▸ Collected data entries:
--- START ---

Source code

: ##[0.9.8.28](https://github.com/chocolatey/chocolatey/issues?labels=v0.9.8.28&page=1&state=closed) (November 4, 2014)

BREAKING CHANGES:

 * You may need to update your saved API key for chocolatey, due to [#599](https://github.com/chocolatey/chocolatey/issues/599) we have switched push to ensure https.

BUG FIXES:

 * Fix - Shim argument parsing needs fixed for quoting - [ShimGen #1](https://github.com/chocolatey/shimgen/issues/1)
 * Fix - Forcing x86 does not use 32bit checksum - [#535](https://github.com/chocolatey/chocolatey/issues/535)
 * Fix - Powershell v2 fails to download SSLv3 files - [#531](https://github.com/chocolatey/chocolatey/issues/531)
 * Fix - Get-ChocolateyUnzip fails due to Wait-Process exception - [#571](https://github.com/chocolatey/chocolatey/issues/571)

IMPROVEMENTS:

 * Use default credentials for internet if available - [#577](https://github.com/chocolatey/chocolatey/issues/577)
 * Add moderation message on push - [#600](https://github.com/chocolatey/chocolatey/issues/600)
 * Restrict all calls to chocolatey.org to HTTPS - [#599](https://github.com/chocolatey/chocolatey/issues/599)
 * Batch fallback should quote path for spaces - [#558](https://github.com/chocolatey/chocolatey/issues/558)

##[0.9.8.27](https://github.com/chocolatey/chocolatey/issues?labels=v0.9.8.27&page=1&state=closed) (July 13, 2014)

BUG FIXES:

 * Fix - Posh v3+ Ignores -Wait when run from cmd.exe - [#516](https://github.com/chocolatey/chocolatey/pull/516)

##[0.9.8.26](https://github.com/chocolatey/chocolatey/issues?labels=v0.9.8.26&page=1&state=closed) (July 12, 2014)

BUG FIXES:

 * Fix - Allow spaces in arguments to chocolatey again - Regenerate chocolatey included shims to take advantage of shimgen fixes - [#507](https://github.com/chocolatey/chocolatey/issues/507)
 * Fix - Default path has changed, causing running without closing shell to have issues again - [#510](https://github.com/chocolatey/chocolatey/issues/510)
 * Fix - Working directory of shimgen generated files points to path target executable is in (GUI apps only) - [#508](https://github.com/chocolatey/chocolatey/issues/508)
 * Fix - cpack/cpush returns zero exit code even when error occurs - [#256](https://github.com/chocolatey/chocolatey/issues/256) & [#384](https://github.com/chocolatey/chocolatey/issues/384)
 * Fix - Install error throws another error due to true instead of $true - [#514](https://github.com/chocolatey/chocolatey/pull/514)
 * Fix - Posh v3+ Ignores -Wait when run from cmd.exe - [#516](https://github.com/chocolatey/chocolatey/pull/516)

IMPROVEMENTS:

--- END ---

▸ Exercise goal: What is needed is a word-for-word copy of all the entries.

▸ Finished exercise:
Source code

: ##[0.9.8.28](https://github.com/chocolatey/chocolatey/issues?labels=v0.9.8.28&page=1&state=closed) (November 4, 2014)

BREAKING CHANGES:

 * You may need to update your saved API key for chocolatey, due to [#599](https://github.com/chocolatey/chocolatey/issues/599) we have switched push to ensure https.

BUG FIXES:

 * Fix - Shim argument parsing needs fixed for quoting - [ShimGen #1](https://github.com/chocolatey/shimgen/issues/1)
 * Fix - Forcing x86 does not use 32bit checksum - [#535](https://github.com/chocolatey/chocolatey/issues/535)
 * Fix - Powershell v2 fails to download SSLv3 files - [#531](https://github.com/chocolatey/chocolatey/issues/531)
 * Fix - Get-ChocolateyUnzip fails due to Wait-Process exception - [#571](https://github.com/chocolatey/chocolatey/issues/571)

IMPROVEMENTS:

 * Use default credentials for internet if available - [#577](https://github.com/chocolatey/chocolatey/issues/577)
 * Add moderation message on push - [#600](https://github.com/chocolatey/chocolatey/issues/600)
 * Restrict all calls to chocolatey.org to HTTPS - [#599](https://github.com/chocolatey/chocolatey/issues/599)
 * Batch fallback should quote path for spaces - [#558](https://github.com/chocolatey/chocolatey/issues/558)

##[0.9.8.27](https://github.com/chocolatey/chocolatey/issues?labels=v0.9.8.27&page=1&state=closed) (July 13, 2014)

BUG FIXES:

 * Fix - Posh v3+ Ignores -Wait when run from cmd.exe - [#516](https://github.com/chocolatey/chocolatey/pull/516)

##[0.9.8.26](https://github.com/chocolatey/chocolatey/issues?labels=v0.9.8.26&page=1&state=closed) (July 12, 2014)

BUG FIXES:

 * Fix - Allow spaces in arguments to chocolatey again - Regenerate chocolatey included shims to take advantage of shimgen fixes - [#507](https://github.com/chocolatey/chocolatey/issues/507)
 * Fix - Default path has changed, causing running without closing shell to have issues again - [#510](https://github.com/chocolatey/chocolatey/issues/510)
 * Fix - Working directory of shimgen generated files points to path target executable is in (GUI apps only) - [#508](https://github.com/chocolatey/chocolatey/issues/508)
 * Fix - cpack/cpush returns zero exit code even when error occurs - [#256](https://github.com/chocolatey/chocolatey/issues/256) & [#384](https://github.com/chocolatey/chocolatey/issues/384)
 * Fix - Install error throws another error due to true instead of $true - [#514](https://github.com/chocolatey/chocolatey/pull/514)
 * Fix - Posh v3+ Ignores -Wait when run from cmd.exe - [#516](https://github.com/chocolatey/chocolatey/pull/516)

IMPROVEMENTS:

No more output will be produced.